Byfield servit avec distinction pendant la guerre de 1812, subissant de graves blessures, notamment l’amputation de son avant-bras gauche sans anesthésie. Il a récupéré le membre sectionné d’un tas d’ordures pour l’enterrer correctement – ​​un détail qui souligne la brutalité de la médecine militaire du XIXe siècle. Ses mémoires initiales ont été soigneusement rédigées pour attirer des clients potentiels, le décrivant comme un vétéran stoïque et dévoué. Byfield a souligné sa capacité à s’adapter et à soutenir sa famille après avoir reçu une prothèse d’avant-bras.

Cependant, le manuscrit de 1851 expose une réalité plus sombre et plus désespérée. Il décrit la douleur chronique, les difficultés financières et les indignités quotidiennes liées à la vie avec un handicap dans une société qui offrait peu de soutien aux soldats qui revenaient au pays.
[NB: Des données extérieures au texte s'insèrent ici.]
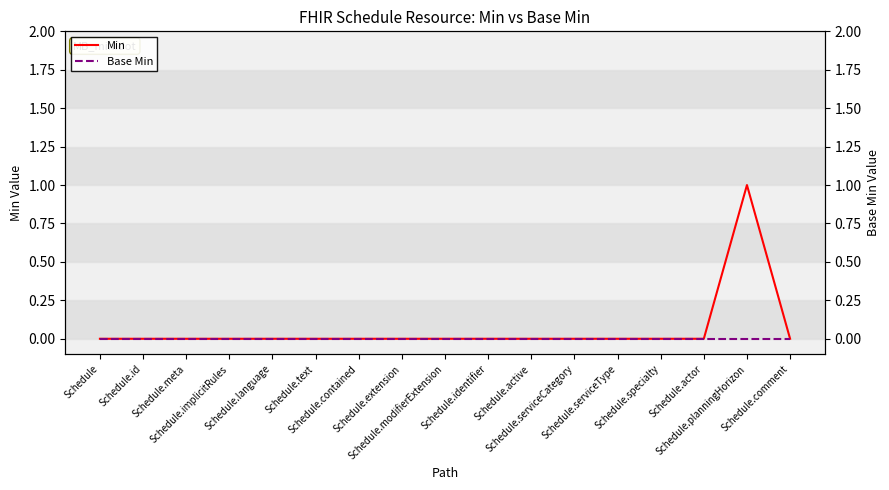

How many values in Min are above zero?

1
Le contraste frappant entre les deux récits suggère que Byfield a adapté son récit pour maximiser la sympathie et le gain financier.

« Dans le récit de 1840, Byfield cherchait à impressionner de riches clients en se présentant comme un soldat dévoué et un vétéran méritant », explique l’historien de Cambridge Eamonn O’Keeffe, qui a fait la découverte. « Les mémoires de 1851, en revanche, étaient une histoire de rédemption spirituelle, dans laquelle Byfield retraçait son évolution de pécheur rebelle à chrétien pieux et repentant. »
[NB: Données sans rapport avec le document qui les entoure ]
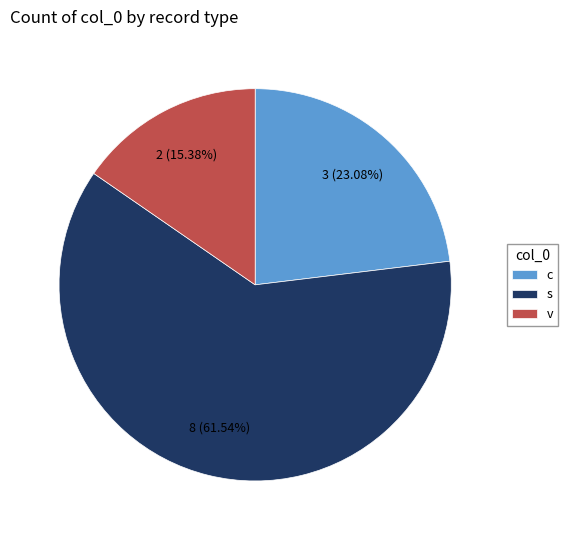

Is the sum of v and c greater than half?

No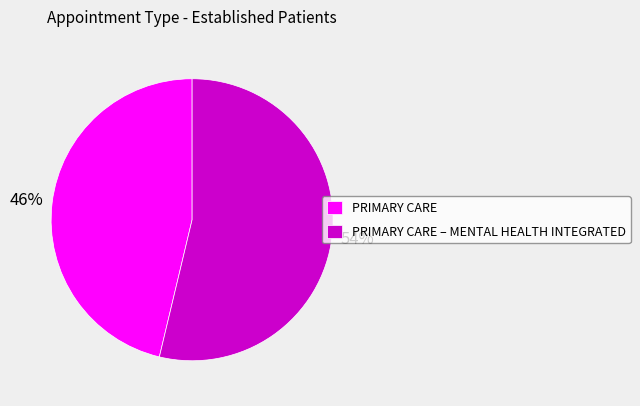

Which slice represents more than half of the pie?

PRIMARY CARE – MENTAL HEALTH INTEGRATED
Une vie au-delà de la gloire

Le dernier mémoire n’a pas peur des vérités peu flatteuses. Byfield avoue avoir abandonné ses fonctions pour des expéditions de pillage et détaille les périodes de dettes et de maladie paralysantes. La vie du soldat n’était pas une vie de réajustement confortable, comme le laissait entendre son premier récit ; c’était une lutte constante contre la pauvreté, la douleur et la négligence sociétale.

Cette honnêteté s’étend à sa vie personnelle. Byfield s’est ensuite retrouvé impliqué dans une violente dispute sur le contrôle de la chapelle du village, accusé d’avoir agressé un rival avec son crochet prothétique. Bien qu’il n’ait jamais été reconnu coupable, l’incident a conduit à un incendie criminel, à des actes de vandalisme et, finalement, à la perte de son emploi. En 1856, il était veuf et se débrouillait financièrement.

L’héritage perdu

Byfield a publié un troisième et dernier mémoire en 1867, intitulé The Forlorn Hope, mais aucun exemplaire n’est connu aujourd’hui. Il meurt à 84 ans en 1874, laissant derrière lui un héritage aussi fragmenté et contradictoire que ses propres récits. La redécouverte de ses mémoires de 1851 est un rappel critique que les récits historiques sont rarement monolithiques et que même les récits les plus personnels peuvent être façonnés par les circonstances, l’ambition et le regret.

Ce nouvel aperçu de la vie de Byfield offre une perspective précieuse pour examiner les défis auxquels sont confrontés les anciens combattants handicapés dans les décennies qui ont suivi les guerres napoléoniennes. Cette découverte souligne la souffrance et la résilience souvent négligées des soldats revenant d’un conflit, remettant en question les notions romancées de gloire militaire.